If Mom and Dad are seized by nostalgia and make a family day out of the Wachowski Brothers' big shiny Speed Racer film, will a new generation fall in love with the adventures of Speed, Pop, Spritle and the feisty monkey Chim-Chim (all signs point to “yes” on Chim-Chim, as kids and monkeys are natural allies)? Or will Speed and the Mach 5 slide back into a comfortable but dull limbo as flashier, more complex anime series inevitably rise up this autumn? Speed Racer certainly had action, villains and even some story depth, but it looks and moves a little primitively compared to what's available today. This generation isn't always patient with the ponderous nature of classic animation.

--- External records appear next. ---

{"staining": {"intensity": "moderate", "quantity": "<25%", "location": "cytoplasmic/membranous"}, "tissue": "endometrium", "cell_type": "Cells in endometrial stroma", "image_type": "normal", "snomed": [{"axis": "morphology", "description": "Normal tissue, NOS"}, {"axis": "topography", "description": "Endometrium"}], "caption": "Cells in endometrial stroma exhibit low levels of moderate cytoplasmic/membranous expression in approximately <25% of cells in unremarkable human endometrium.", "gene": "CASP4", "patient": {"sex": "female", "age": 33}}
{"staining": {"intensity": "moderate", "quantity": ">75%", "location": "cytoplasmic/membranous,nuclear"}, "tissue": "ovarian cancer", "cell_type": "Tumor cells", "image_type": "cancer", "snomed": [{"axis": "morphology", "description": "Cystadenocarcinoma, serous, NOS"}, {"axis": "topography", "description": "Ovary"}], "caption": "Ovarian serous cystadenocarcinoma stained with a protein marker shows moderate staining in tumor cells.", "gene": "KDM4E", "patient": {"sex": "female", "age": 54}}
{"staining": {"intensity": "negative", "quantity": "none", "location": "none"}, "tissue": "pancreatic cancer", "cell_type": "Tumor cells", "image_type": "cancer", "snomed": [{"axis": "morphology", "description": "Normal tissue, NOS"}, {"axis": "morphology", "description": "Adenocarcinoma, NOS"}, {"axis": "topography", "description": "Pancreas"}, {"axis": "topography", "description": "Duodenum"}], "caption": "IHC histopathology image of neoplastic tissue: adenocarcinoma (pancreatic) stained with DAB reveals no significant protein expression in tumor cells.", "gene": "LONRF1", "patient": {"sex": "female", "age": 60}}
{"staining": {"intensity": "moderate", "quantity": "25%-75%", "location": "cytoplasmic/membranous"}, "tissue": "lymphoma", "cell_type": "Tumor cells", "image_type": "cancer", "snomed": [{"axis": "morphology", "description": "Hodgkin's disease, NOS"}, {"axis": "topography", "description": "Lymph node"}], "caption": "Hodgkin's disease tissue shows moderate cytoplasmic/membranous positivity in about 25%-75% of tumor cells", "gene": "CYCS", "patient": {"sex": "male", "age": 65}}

Fortunately—or unfortunately, depending on whom you ask—the Speed Racer movie is tailored for children. It's bright, shiny and fast, probably to a fault. Movie critic Joe Morgenstern from the Wall Street Journal goes as far as to call the experience “toxic” and “The esthetic equivalent of needles in eyeballs.” Just reading that sort of review and thinking about the kind of movie it pertains to is enough to induce a headache. Kids don't mind that sort of thing, though. They love it. They're Nature's little candy-eating machines, and they can endure things that make adults' insides rot.
It'd be nice to see a Speed Racer revival, because there's an uncomfortable generation gap between some anime fans and non-fans. Parents don't understand anime, which admittedly can be an intimidating pastime for someone who doesn't know how to approach it. Happy memories of Saturday morning cartoons fade very slowly, however, making Speed Racer the perfect summer holiday movie for an old anime fan (however unintentional) and their Pokemon-reared offspring to enjoy together. If this means a revival for the old anime series, it will doubtlessly find its place. Boy has car. Boy goes fast in car. The concept sated one generation; it can enthrall another.





I love Speed Racer...it breaks my heart however, that the Wachowski Brother's raped it for a check. They are clearly not fans of the original series despite being anime fans. Astro Boy should have been the film that they made...it would have fit the Spy Kids atmosphere that they were looking to create.
The greatest anime ever was the one which inspired Star Wars, that would be Space Cruiser Yamato aka Star Blazers. The original movie was a hit in Japan 3 years before Star Wars was released in America, and even before the movie itself was even shot. George Lucas was seen in Japan at that time viewing various anime and it is assumed that much of the look of Star Wars as well as some story elements came from Yamato...a contention forwarded by Glen Larson, creator of Battlestar Galactica amid a lawsuit Lucas filed against him for trademark infringement.
Larson enlisted the aid of Yamato's creator to prove that both he and Lucas stole ideas from Yamato which pre-dated both Star Wars and Battlestar. Lucas later lost his lawsuit!!!
Like Yamato, Gundam is also a great work, featuring a Roman-esque space empire where a Prince worships the ancient German ruler Hitler, and where his family ascend in the rankings of Royal leadership via assassination within the family itself.